Work to do
Write out every one of the rows below word for word, leaving out the pictures.

Data excerpts
--------------------------------------------------

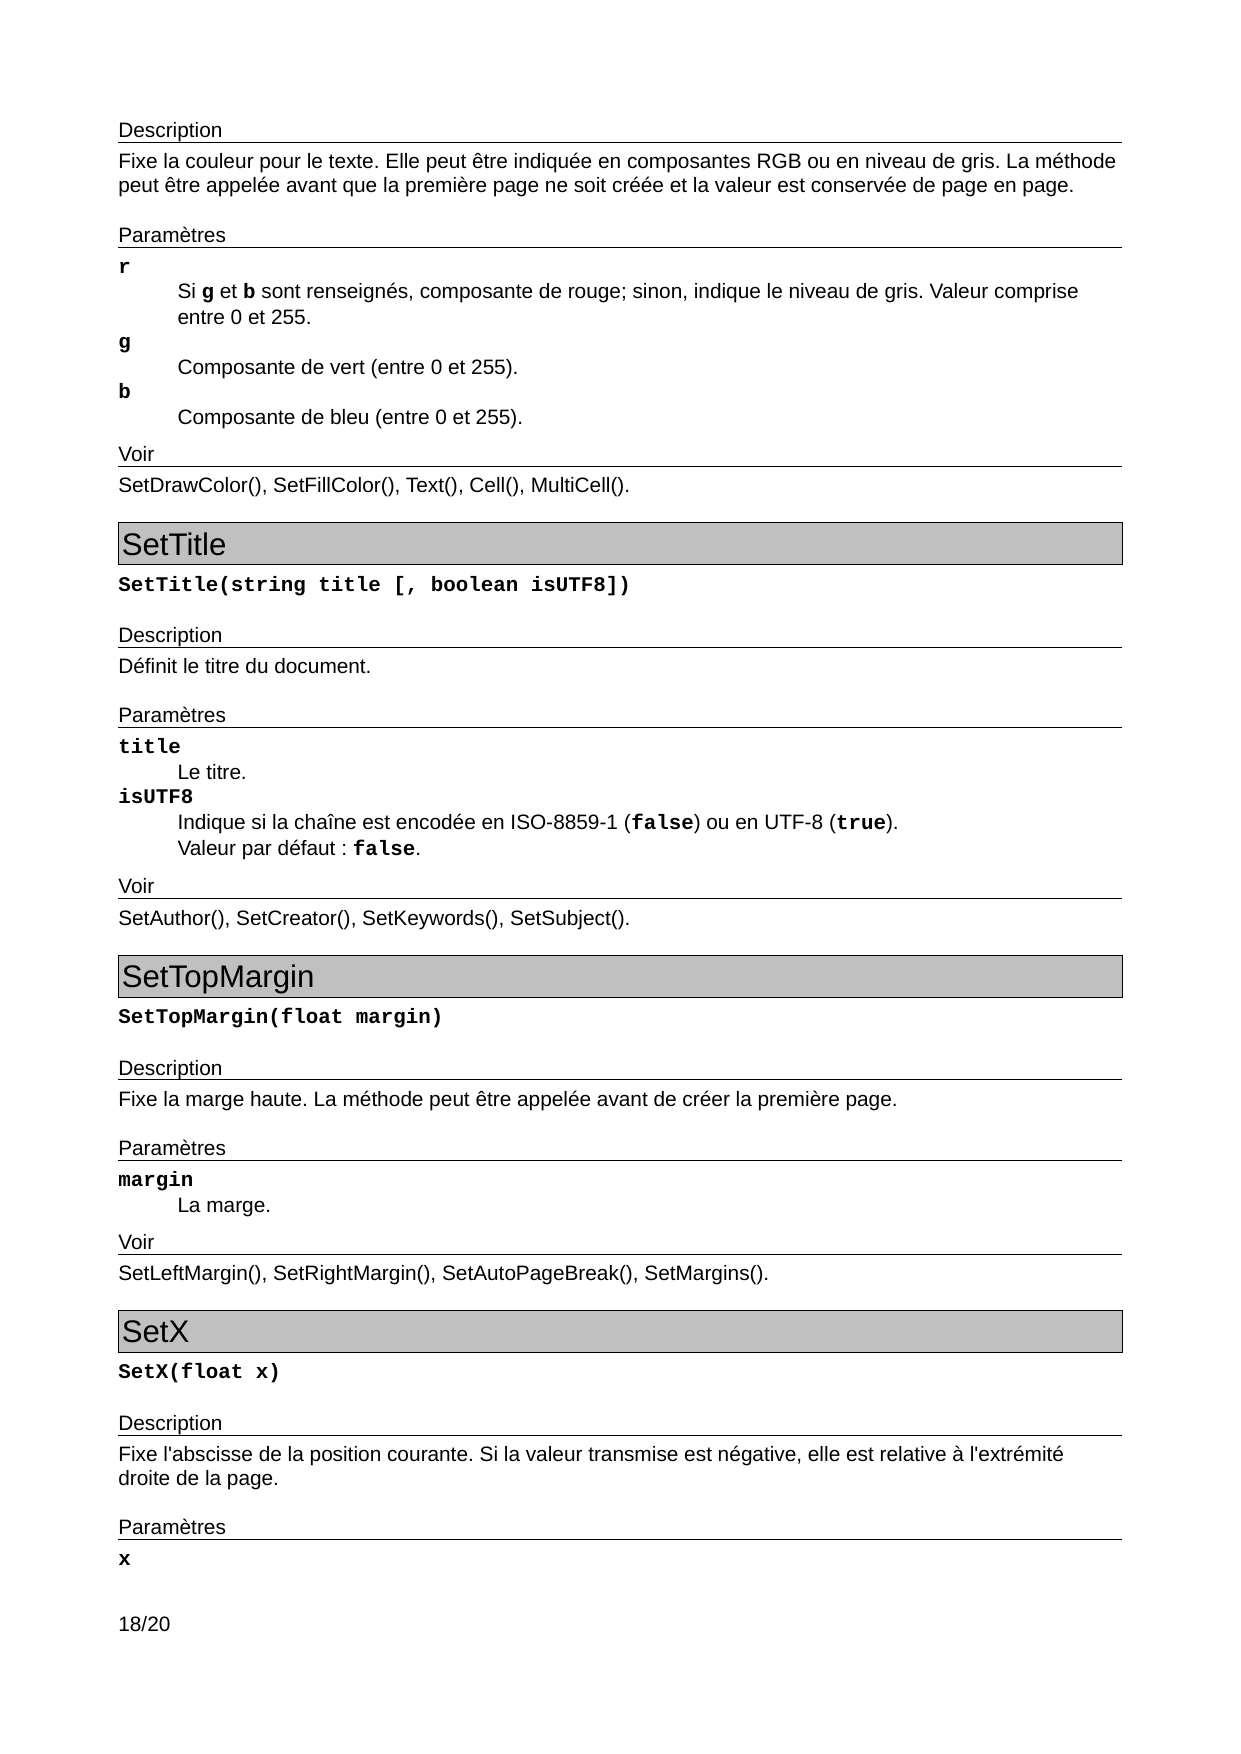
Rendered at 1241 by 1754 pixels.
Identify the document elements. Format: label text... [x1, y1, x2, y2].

subtitle x [118, 1546, 1122, 1572]
subtitle Description [118, 1055, 1122, 1079]
text SetTitle(string title [, boolean isUTF8]) [118, 571, 1122, 597]
text Fixe l'abscisse de la position courante. Si la valeur transmise est négative, elle est relative à l'extrémité droite de la page. [118, 1442, 1122, 1489]
subtitle SetX [119, 1311, 1122, 1352]
list La marge. [177, 1193, 1122, 1217]
subtitle margin [118, 1167, 1122, 1193]
subtitle SetTitle [119, 523, 1122, 564]
list Si g et b sont renseignés, composante de rouge; sinon, indique le niveau de gris. Valeur comprise entre 0 et 255. [177, 279, 1122, 329]
subtitle Description [118, 623, 1122, 647]
list Indique si la chaîne est encodée en ISO-8859-1 (false) ou en UTF-8 (true). Valeur par défaut : false. [177, 810, 1122, 861]
subtitle Voir [118, 1229, 1122, 1254]
text SetX(float x) [118, 1359, 1122, 1385]
text Fixe la couleur pour le texte. Elle peut être indiquée en composantes RGB ou en niveau de gris. La méthode peut être appelée avant que la première page ne soit créée et la valeur est conservée de page en page. [118, 149, 1122, 197]
subtitle b [118, 379, 1122, 405]
subtitle Paramètres [118, 703, 1122, 727]
text SetDrawColor(), SetFillColor(), Text(), Cell(), MultiCell(). [118, 473, 1122, 497]
text Fixe la marge haute. La méthode peut être appelée avant de créer la première page. [118, 1086, 1122, 1110]
subtitle Description [118, 118, 1122, 142]
list Composante de vert (entre 0 et 255). [177, 355, 1122, 379]
subtitle Paramètres [118, 1515, 1122, 1539]
text SetAuthor(), SetCreator(), SetKeywords(), SetSubject(). [118, 905, 1122, 929]
list Composante de bleu (entre 0 et 255). [177, 405, 1122, 429]
subtitle Paramètres [118, 1136, 1122, 1160]
text SetTopMargin(float margin) [118, 1004, 1122, 1030]
subtitle Paramètres [118, 222, 1122, 247]
subtitle SetTopMargin [119, 956, 1122, 997]
subtitle Voir [118, 442, 1122, 466]
list Le titre. [177, 760, 1122, 784]
subtitle Voir [118, 874, 1122, 898]
subtitle r [118, 253, 1122, 279]
subtitle Description [118, 1411, 1122, 1435]
subtitle g [118, 329, 1122, 355]
subtitle isUTF8 [118, 784, 1122, 810]
text SetLeftMargin(), SetRightMargin(), SetAutoPageBreak(), SetMargins(). [118, 1261, 1122, 1284]
text Définit le titre du document. [118, 654, 1122, 678]
subtitle title [118, 734, 1122, 760]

--------------------------------------------------

Expected answer
Rendered at 1241 by 1754 pixels.
Identify the document elements. Format: label text... [x1, y1, x2, y2].

subtitle x [118, 1546, 1122, 1572]
subtitle Description [118, 1055, 1122, 1079]
text SetTitle(string title [, boolean isUTF8]) [118, 571, 1122, 597]
text Fixe l'abscisse de la position courante. Si la valeur transmise est négative, elle est relative à l'extrémité droite de la page. [118, 1442, 1122, 1489]
subtitle SetX [119, 1311, 1122, 1352]
list La marge. [177, 1193, 1122, 1217]
subtitle margin [118, 1167, 1122, 1193]
subtitle SetTitle [119, 523, 1122, 564]
list Si g et b sont renseignés, composante de rouge; sinon, indique le niveau de gris. Valeur comprise entre 0 et 255. [177, 279, 1122, 329]
subtitle Description [118, 623, 1122, 647]
list Indique si la chaîne est encodée en ISO-8859-1 (false) ou en UTF-8 (true). Valeur par défaut : false. [177, 810, 1122, 861]
subtitle Voir [118, 1229, 1122, 1254]
text SetX(float x) [118, 1359, 1122, 1385]
text Fixe la couleur pour le texte. Elle peut être indiquée en composantes RGB ou en niveau de gris. La méthode peut être appelée avant que la première page ne soit créée et la valeur est conservée de page en page. [118, 149, 1122, 197]
subtitle b [118, 379, 1122, 405]
subtitle Paramètres [118, 703, 1122, 727]
text SetDrawColor(), SetFillColor(), Text(), Cell(), MultiCell(). [118, 473, 1122, 497]
text Fixe la marge haute. La méthode peut être appelée avant de créer la première page. [118, 1086, 1122, 1110]
subtitle Description [118, 118, 1122, 142]
list Composante de vert (entre 0 et 255). [177, 355, 1122, 379]
subtitle Paramètres [118, 1515, 1122, 1539]
text SetAuthor(), SetCreator(), SetKeywords(), SetSubject(). [118, 905, 1122, 929]
list Composante de bleu (entre 0 et 255). [177, 405, 1122, 429]
subtitle Paramètres [118, 1136, 1122, 1160]
text SetTopMargin(float margin) [118, 1004, 1122, 1030]
subtitle Paramètres [118, 222, 1122, 247]
subtitle SetTopMargin [119, 956, 1122, 997]
subtitle Voir [118, 442, 1122, 466]
list Le titre. [177, 760, 1122, 784]
subtitle Voir [118, 874, 1122, 898]
subtitle r [118, 253, 1122, 279]
subtitle Description [118, 1411, 1122, 1435]
subtitle g [118, 329, 1122, 355]
subtitle isUTF8 [118, 784, 1122, 810]
text SetLeftMargin(), SetRightMargin(), SetAutoPageBreak(), SetMargins(). [118, 1261, 1122, 1284]
text Définit le titre du document. [118, 654, 1122, 678]
subtitle title [118, 734, 1122, 760]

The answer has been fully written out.